## WHAT YOU SHOULD DO
Type out all the records word for word. Any pictures are to be left out.

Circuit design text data
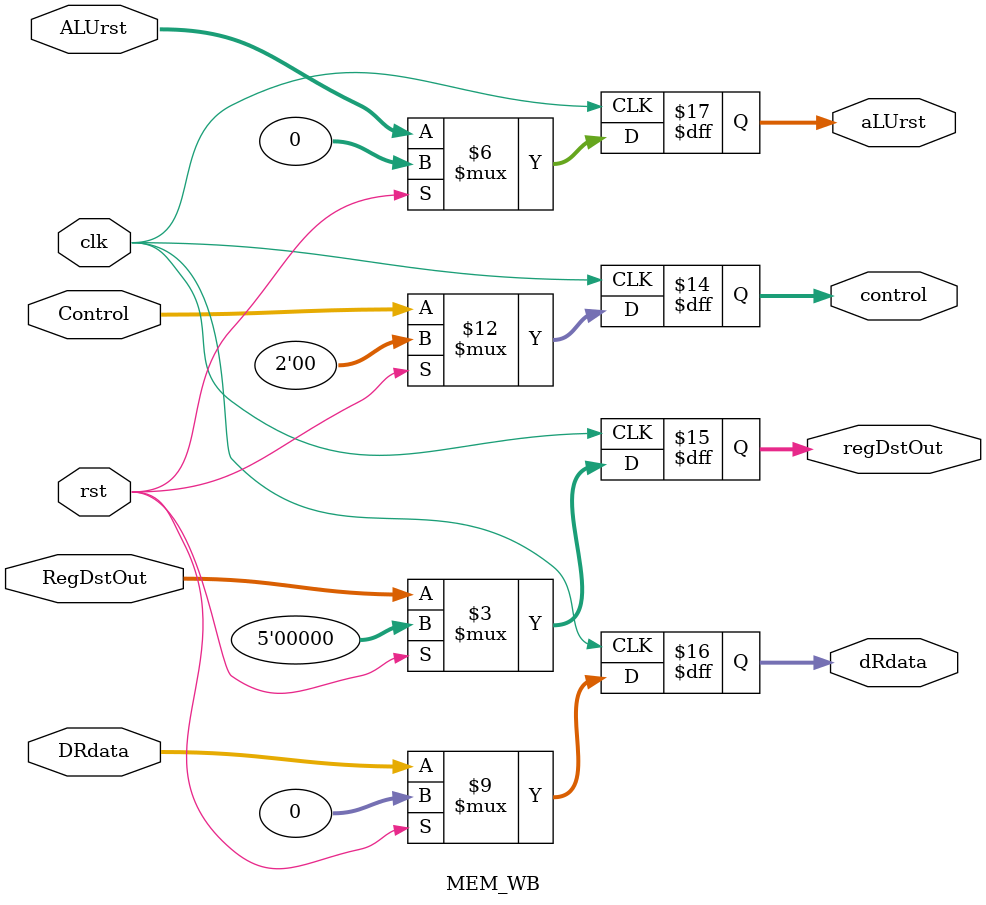
<source format=v>
module MEM_WB(
	clk, rst, 
	Control, 
	DRdata, ALUrst, 
	RegDstOut, 
	
	control, 
	dRdata, aLUrst, 
	regDstOut); 

input clk, rst;
input [0:1] Control; //RegWrite, MemToReg
input [31:0] DRdata, ALUrst;
input [4:0] RegDstOut;

output reg [0:1] control;
output reg [4:0] regDstOut;
output reg [31:0] dRdata, aLUrst;

always @ (posedge clk) begin
	if (rst) begin
		control <= 2'b00;
		dRdata <= 0;
		aLUrst <= 0;
		regDstOut <= 0;
	end
	else begin
		control <= Control;
		dRdata <= DRdata;
		aLUrst <= ALUrst;
		regDstOut <= RegDstOut;
	end
end

endmodule

</source>
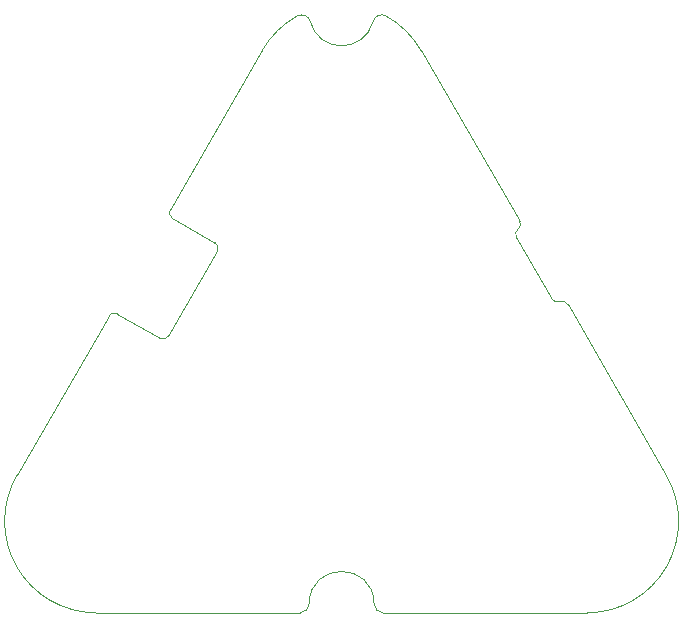
<source format=gm1>
G04 #@! TF.GenerationSoftware,KiCad,Pcbnew,6.0.0-unknown-f1a38a6~86~ubuntu18.04.1*
G04 #@! TF.CreationDate,2019-05-07T14:54:44+02:00*
G04 #@! TF.ProjectId,sablier,7361626c-6965-4722-9e6b-696361645f70,1*
G04 #@! TF.SameCoordinates,Original*
G04 #@! TF.FileFunction,Profile,NP*
%FSLAX46Y46*%
G04 Gerber Fmt 4.6, Leading zero omitted, Abs format (unit mm)*
G04 Created by KiCad (PCBNEW 6.0.0-unknown-f1a38a6~86~ubuntu18.04.1) date 2019-05-07 14:54:44*
%MOMM*%
%LPD*%
G04 APERTURE LIST*
%ADD10C,0.050000*%
G04 APERTURE END LIST*
D10*
X179107446Y-116250000D02*
X170737635Y-101753062D01*
X155111140Y-127875000D02*
X172395749Y-127875000D01*
X140912458Y-96555662D02*
G75*
G02X141095471Y-97238675I-250000J-433013D01*
G01*
X144899444Y-80250000D02*
G75*
G02X147859188Y-77343751I6711696J-3875000D01*
G01*
X147859189Y-77343750D02*
G75*
G02X148948464Y-77812501I363091J-656250D01*
G01*
X166410718Y-96058623D02*
G75*
G02X166551683Y-95402781I433013J250000D01*
G01*
X166692648Y-94746939D02*
G75*
G02X166551683Y-95402781I-433013J-250000D01*
G01*
X154273816Y-77812500D02*
G75*
G02X148948464Y-77812500I-2662676J687500D01*
G01*
X155363092Y-77343751D02*
G75*
G02X158322836Y-80250000I-3751952J-6781249D01*
G01*
X166692648Y-94746939D02*
X158322836Y-80250000D01*
X130826531Y-127875000D02*
X148111140Y-127875000D01*
X131922138Y-102727352D02*
G75*
G02X132605151Y-102544339I433013J-250000D01*
G01*
X131922139Y-102727352D02*
X124114834Y-116250000D01*
X170099177Y-101547220D02*
G75*
G02X170737635Y-101753062I205445J-455842D01*
G01*
X144899444Y-80250000D02*
X137092139Y-93772649D01*
X136925471Y-104461326D02*
G75*
G02X136242458Y-104644339I-433013J250000D01*
G01*
X155111140Y-127875000D02*
G75*
G02X154361140Y-127125000I0J750000D01*
G01*
X140912458Y-96555662D02*
X137275151Y-94455662D01*
X179107446Y-116250000D02*
G75*
G02X172395749Y-127875000I-6711697J-3875000D01*
G01*
X166410718Y-96058623D02*
X169460718Y-101341378D01*
X170099176Y-101547220D02*
G75*
G02X169460718Y-101341378I-205445J455842D01*
G01*
X148861140Y-127125000D02*
G75*
G02X148111140Y-127875000I-750000J0D01*
G01*
X132605151Y-102544339D02*
X136242458Y-104644339D01*
X136925471Y-104461326D02*
X141095471Y-97238675D01*
X137275151Y-94455661D02*
G75*
G02X137092139Y-93772649I250000J433012D01*
G01*
X130826531Y-127875000D02*
G75*
G02X124114834Y-116250000I0J7750000D01*
G01*
X148861140Y-127125000D02*
G75*
G02X154361140Y-127125000I2750000J0D01*
G01*
X154273817Y-77812500D02*
G75*
G02X155363092Y-77343751I726183J-187500D01*
G01*
M02*

</source>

## RESULT OF THE EXERCISE
<source format=v>
module MEM_WB(
	clk, rst, 
	Control, 
	DRdata, ALUrst, 
	RegDstOut, 
	
	control, 
	dRdata, aLUrst, 
	regDstOut); 

input clk, rst;
input [0:1] Control; //RegWrite, MemToReg
input [31:0] DRdata, ALUrst;
input [4:0] RegDstOut;

output reg [0:1] control;
output reg [4:0] regDstOut;
output reg [31:0] dRdata, aLUrst;

always @ (posedge clk) begin
	if (rst) begin
		control <= 2'b00;
		dRdata <= 0;
		aLUrst <= 0;
		regDstOut <= 0;
	end
	else begin
		control <= Control;
		dRdata <= DRdata;
		aLUrst <= ALUrst;
		regDstOut <= RegDstOut;
	end
end

endmodule

</source>
<source format=gm1>
G04 #@! TF.GenerationSoftware,KiCad,Pcbnew,6.0.0-unknown-f1a38a6~86~ubuntu18.04.1*
G04 #@! TF.CreationDate,2019-05-07T14:54:44+02:00*
G04 #@! TF.ProjectId,sablier,7361626c-6965-4722-9e6b-696361645f70,1*
G04 #@! TF.SameCoordinates,Original*
G04 #@! TF.FileFunction,Profile,NP*
%FSLAX46Y46*%
G04 Gerber Fmt 4.6, Leading zero omitted, Abs format (unit mm)*
G04 Created by KiCad (PCBNEW 6.0.0-unknown-f1a38a6~86~ubuntu18.04.1) date 2019-05-07 14:54:44*
%MOMM*%
%LPD*%
G04 APERTURE LIST*
%ADD10C,0.050000*%
G04 APERTURE END LIST*
D10*
X179107446Y-116250000D02*
X170737635Y-101753062D01*
X155111140Y-127875000D02*
X172395749Y-127875000D01*
X140912458Y-96555662D02*
G75*
G02X141095471Y-97238675I-250000J-433013D01*
G01*
X144899444Y-80250000D02*
G75*
G02X147859188Y-77343751I6711696J-3875000D01*
G01*
X147859189Y-77343750D02*
G75*
G02X148948464Y-77812501I363091J-656250D01*
G01*
X166410718Y-96058623D02*
G75*
G02X166551683Y-95402781I433013J250000D01*
G01*
X166692648Y-94746939D02*
G75*
G02X166551683Y-95402781I-433013J-250000D01*
G01*
X154273816Y-77812500D02*
G75*
G02X148948464Y-77812500I-2662676J687500D01*
G01*
X155363092Y-77343751D02*
G75*
G02X158322836Y-80250000I-3751952J-6781249D01*
G01*
X166692648Y-94746939D02*
X158322836Y-80250000D01*
X130826531Y-127875000D02*
X148111140Y-127875000D01*
X131922138Y-102727352D02*
G75*
G02X132605151Y-102544339I433013J-250000D01*
G01*
X131922139Y-102727352D02*
X124114834Y-116250000D01*
X170099177Y-101547220D02*
G75*
G02X170737635Y-101753062I205445J-455842D01*
G01*
X144899444Y-80250000D02*
X137092139Y-93772649D01*
X136925471Y-104461326D02*
G75*
G02X136242458Y-104644339I-433013J250000D01*
G01*
X155111140Y-127875000D02*
G75*
G02X154361140Y-127125000I0J750000D01*
G01*
X140912458Y-96555662D02*
X137275151Y-94455662D01*
X179107446Y-116250000D02*
G75*
G02X172395749Y-127875000I-6711697J-3875000D01*
G01*
X166410718Y-96058623D02*
X169460718Y-101341378D01*
X170099176Y-101547220D02*
G75*
G02X169460718Y-101341378I-205445J455842D01*
G01*
X148861140Y-127125000D02*
G75*
G02X148111140Y-127875000I-750000J0D01*
G01*
X132605151Y-102544339D02*
X136242458Y-104644339D01*
X136925471Y-104461326D02*
X141095471Y-97238675D01*
X137275151Y-94455661D02*
G75*
G02X137092139Y-93772649I250000J433012D01*
G01*
X130826531Y-127875000D02*
G75*
G02X124114834Y-116250000I0J7750000D01*
G01*
X148861140Y-127125000D02*
G75*
G02X154361140Y-127125000I2750000J0D01*
G01*
X154273817Y-77812500D02*
G75*
G02X155363092Y-77343751I726183J-187500D01*
G01*
M02*

</source>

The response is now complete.